╔══

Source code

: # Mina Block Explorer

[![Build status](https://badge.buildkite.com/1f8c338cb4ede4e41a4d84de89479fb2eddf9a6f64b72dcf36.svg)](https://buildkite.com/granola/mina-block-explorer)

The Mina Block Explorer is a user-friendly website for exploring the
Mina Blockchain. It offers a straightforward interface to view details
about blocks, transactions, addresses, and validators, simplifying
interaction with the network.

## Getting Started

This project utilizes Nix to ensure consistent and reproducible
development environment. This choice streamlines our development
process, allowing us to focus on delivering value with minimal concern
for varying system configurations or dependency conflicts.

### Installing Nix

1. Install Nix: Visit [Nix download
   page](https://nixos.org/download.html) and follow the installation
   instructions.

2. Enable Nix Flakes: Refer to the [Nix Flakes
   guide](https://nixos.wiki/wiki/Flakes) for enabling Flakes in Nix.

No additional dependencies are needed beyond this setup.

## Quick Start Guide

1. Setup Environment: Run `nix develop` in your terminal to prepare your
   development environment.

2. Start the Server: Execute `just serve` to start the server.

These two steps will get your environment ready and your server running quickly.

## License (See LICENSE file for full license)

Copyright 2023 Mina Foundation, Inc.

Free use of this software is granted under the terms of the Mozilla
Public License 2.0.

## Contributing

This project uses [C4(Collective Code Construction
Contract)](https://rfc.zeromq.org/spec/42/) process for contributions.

╚══

• [YOUR OBJECTIVE] Everything from the first line above up to and including the line that contains "These two steps" should be printed exactly; please print only that.

• [WRITTEN ANSWER]
Source code

: # Mina Block Explorer

[![Build status](https://badge.buildkite.com/1f8c338cb4ede4e41a4d84de89479fb2eddf9a6f64b72dcf36.svg)](https://buildkite.com/granola/mina-block-explorer)

The Mina Block Explorer is a user-friendly website for exploring the
Mina Blockchain. It offers a straightforward interface to view details
about blocks, transactions, addresses, and validators, simplifying
interaction with the network.

## Getting Started

This project utilizes Nix to ensure consistent and reproducible
development environment. This choice streamlines our development
process, allowing us to focus on delivering value with minimal concern
for varying system configurations or dependency conflicts.

### Installing Nix

1. Install Nix: Visit [Nix download
   page](https://nixos.org/download.html) and follow the installation
   instructions.

2. Enable Nix Flakes: Refer to the [Nix Flakes
   guide](https://nixos.wiki/wiki/Flakes) for enabling Flakes in Nix.

No additional dependencies are needed beyond this setup.

## Quick Start Guide

1. Setup Environment: Run `nix develop` in your terminal to prepare your
   development environment.

2. Start the Server: Execute `just serve` to start the server.

These two steps will get your environment ready and your server running quickly.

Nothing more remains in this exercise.